カトマンズの谷

今回はネパールの首都、カトマンズの魅力に迫ります。
仏教の二重聖地でもあるカトマンズは国際連合教育科学文化機関(ユネスコ)に1979年に登録されています。
1300メートルの標高で、沖縄と緯度がほぼ同じです。


「谷」はバレー(valley)ですが、その他に盆地、流域の意味があり、カトマンズはそれに近く、一般に「カトマンズの渓谷」、「カトマンズの谷」と呼ばれますが、これは誤訳です。
カトマンズの見所は街のあちらこちらに見られるヒンドゥー教の神々をかたどったなんとも奇妙でおどろおどろしいモニュメント像が立ち並びます。


半神半獣の神や、病気を背負って苦しむ神、武器を持って猛り狂う神などが象られています。
街には延々と逆立ちを続ける修行僧の姿、自ら禁じを設けて修行に励んでいます。
寺院では色鮮やかな彩色で彩られた男女の交わりを象った像、ミトゥナが至る所に制作されていたり、まだ幼い少女から「クマリ」と呼ばれて崇められている生き神さまがいます。


クマリは少女の生き神のことで、密教の女神、ヒンドゥー教の女神が宿り、ネパールの守護神女神タレジュの生まれ変わりとして満月に生まれた少女がクマリとしての役割を果たします。


神の街

仏教のストゥーパ(仏陀の目といわれている)が建っていて大きな目でにらみをきかせています。
ストゥーパの4面に描かれた目は知恵の目といい、神の目を表し、世界は神の目に見つめられるひとつの空間だということを表しています。
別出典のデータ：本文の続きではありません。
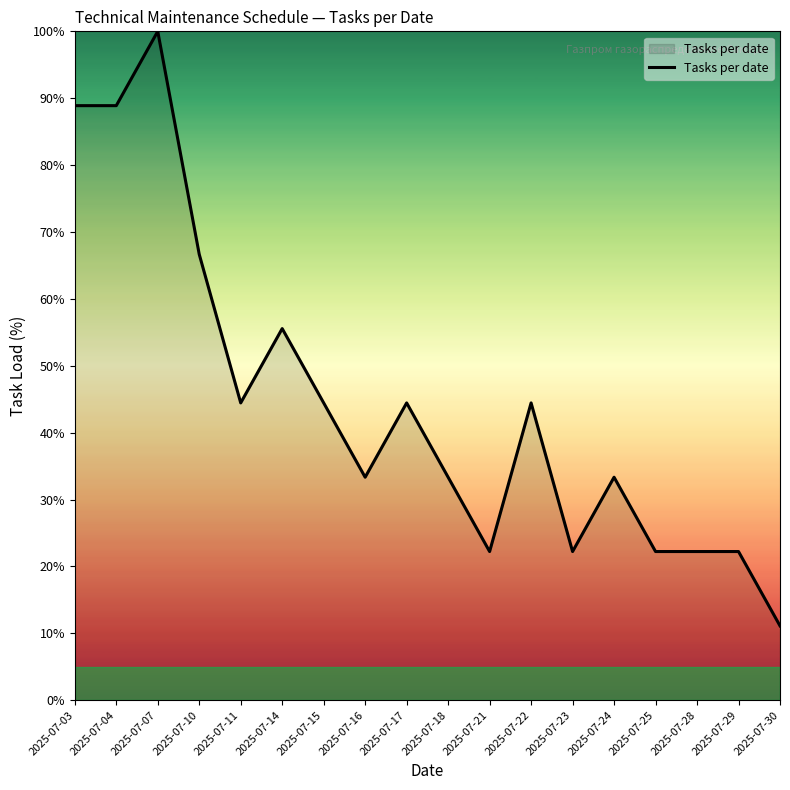

Count the number of data series in this chart.

1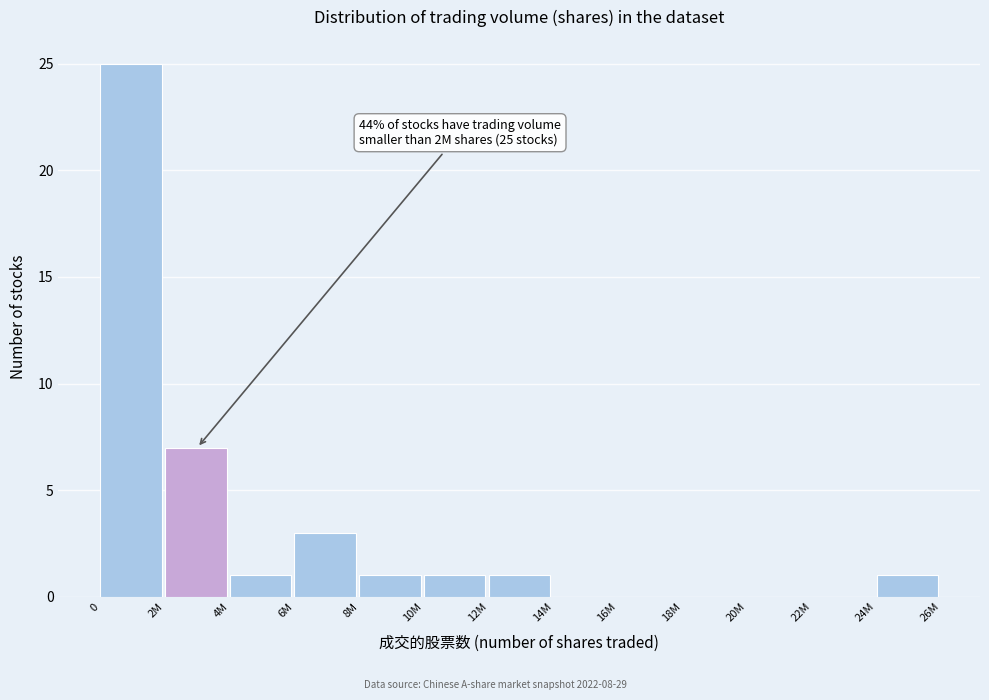

Reading left to right, transcribe all the data shown in this chart.

0=25	2M=7	4M=1	6M=3	8M=1	10M=1	12M=1	14M=0	16M=0	18M=0	20M=0	22M=0	24M=1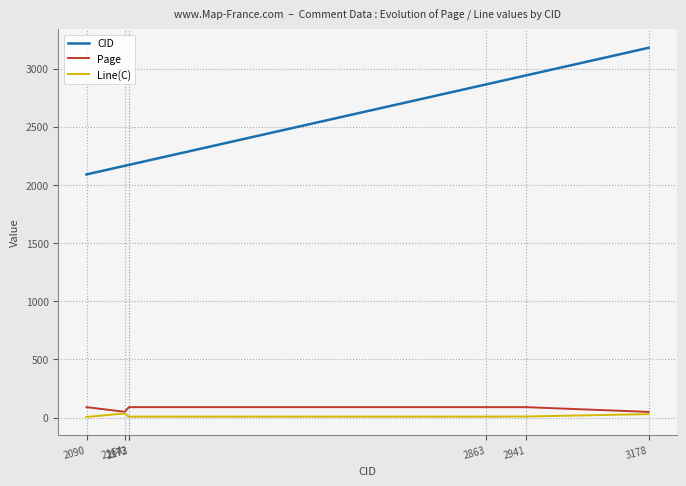

How many lines are shown in the chart?

3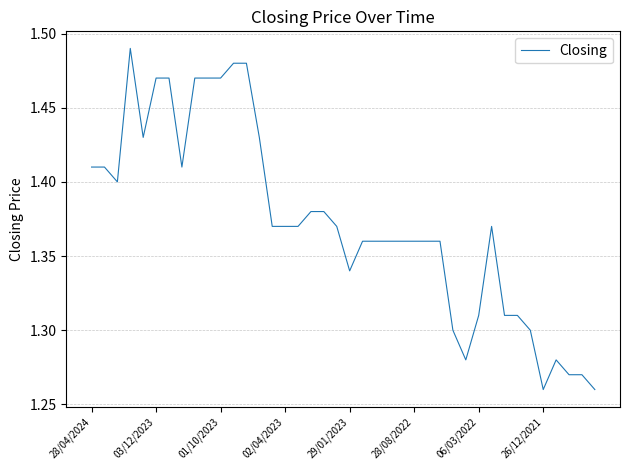

How many lines are shown in the chart?

1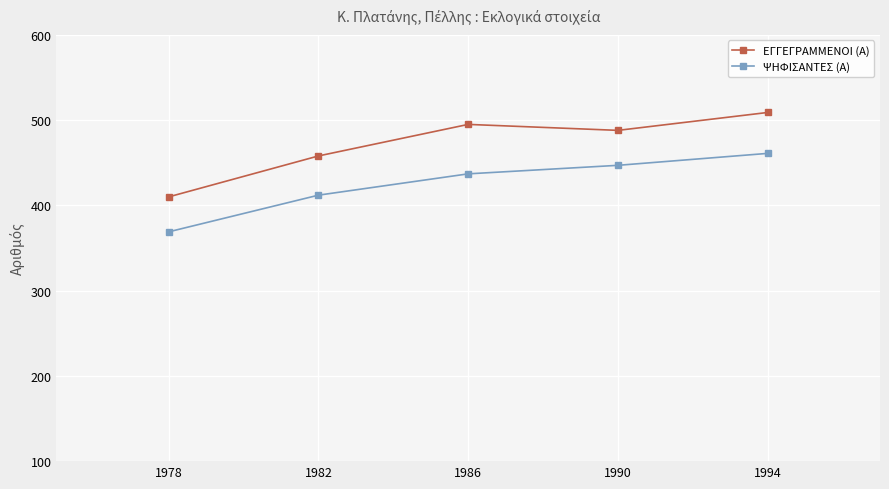

Reading right to left, extract all data points from this chart.

ΕΓΓΕΓΡΑΜΜΕΝΟΙ (Α): 1994=509	1990=488	1986=495	1982=458	1978=410
ΨΗΦΙΣΑΝΤΕΣ (Α): 1994=461	1990=447	1986=437	1982=412	1978=369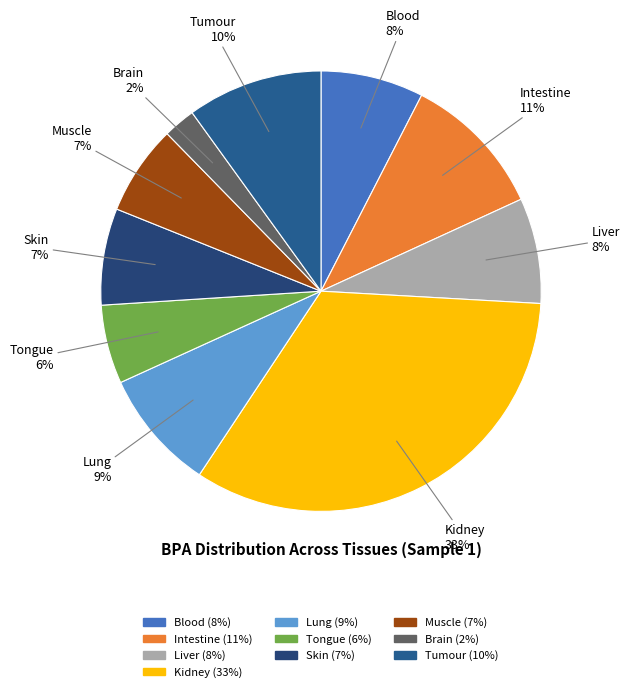

Is there a majority slice in this chart?

No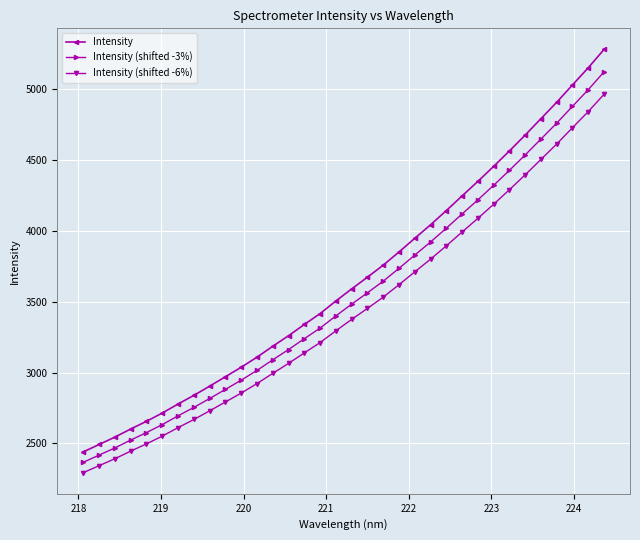

Which series has the widest spread of values?

Intensity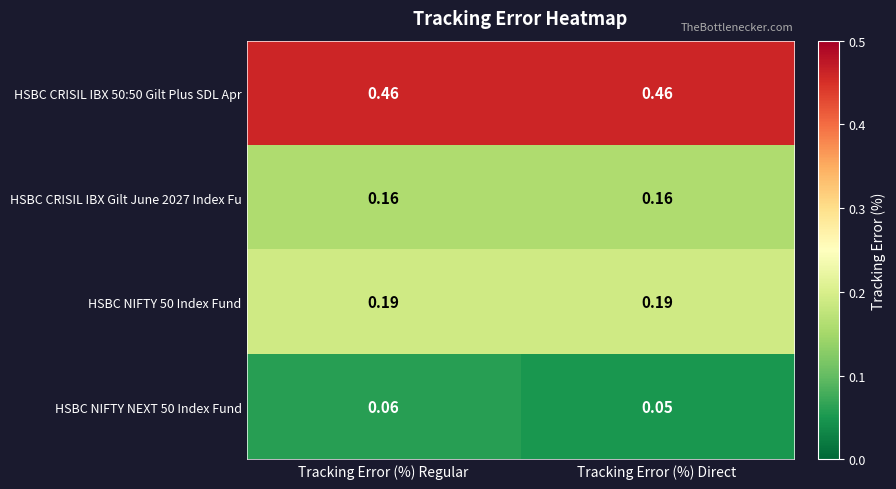

Which category has the lowest value across all series?

Tracking Error (%) Direct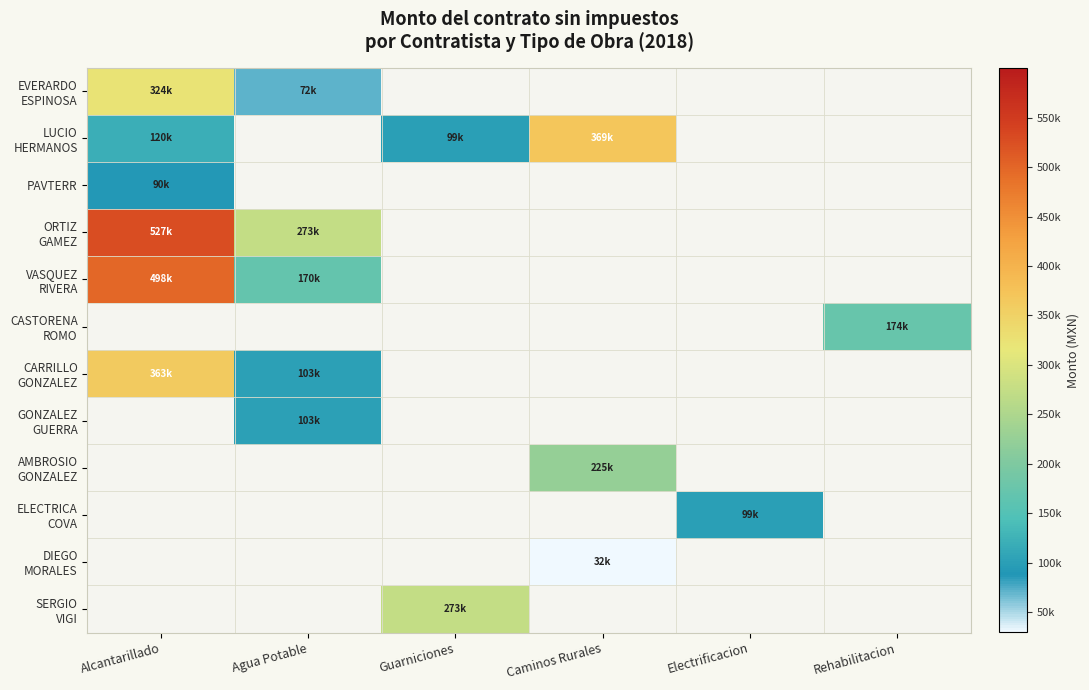

Which series has the largest range (max minus min)?

VASQUEZ RIVERA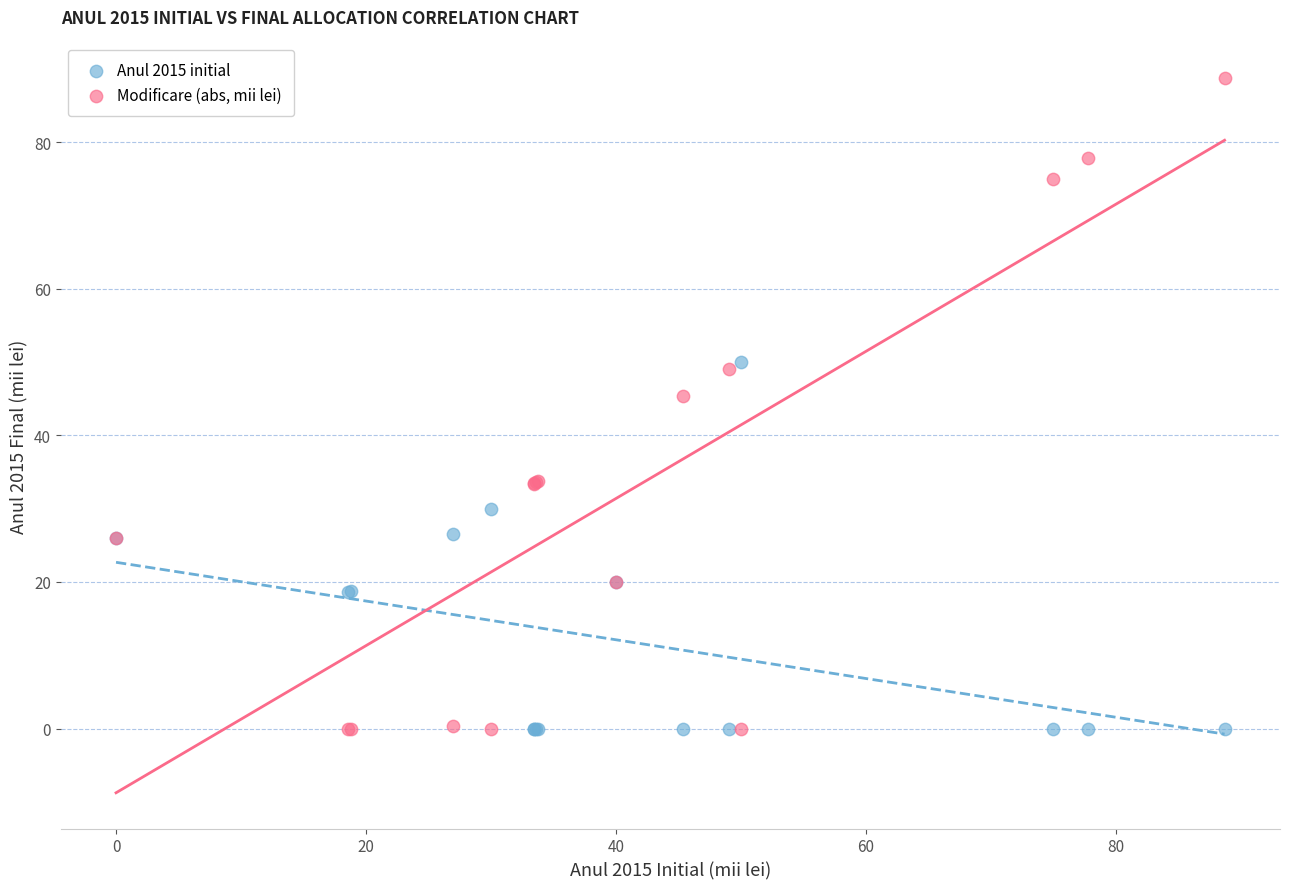

In the Modificare (abs, mii lei) series, what Y value is closest to 44?

45.4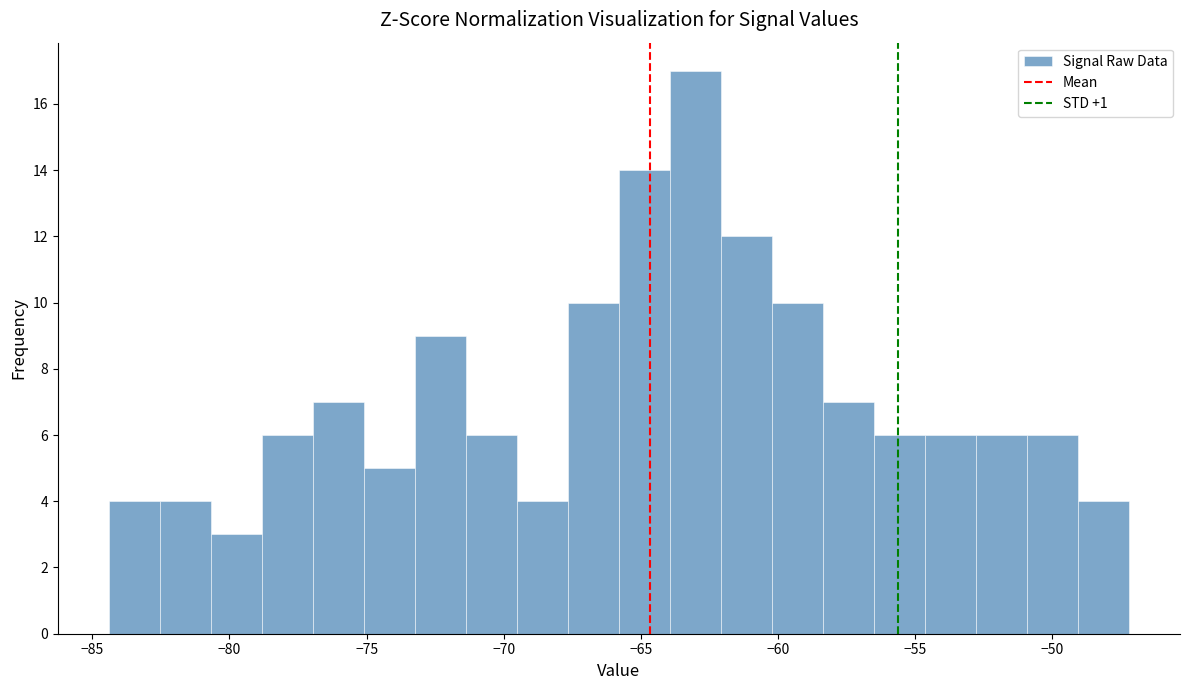

Read against the x-axis, roughly where is the centre of the tallest bar?

-63.0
もとはブッダが埋葬された際に遺骨を10にわけて埋葬した墓のことで、アショーカ王によって遺骨が世界各地に配られ、日本の三重塔や五重塔もその一つとなっています。
マニ車という黄金の仏具を持ち、みんなでストゥーパの周りを回っている光景は異様であり、不思議な雰囲気を醸し出しています。


世界に類を見ない神の街。
人々はヒンドゥー教と仏教、昔からその地に宿っている霊魂(土着のアニミズム)が一堂に会する場所という意味で「人より神が多い街」と呼びます。
シヴァの化身であるパシュパティが祀られているパシュパティナートにはシヴァを表す男性器を象ったリンガと、女性器のヨーニが合わさった像がたくさん建てられています。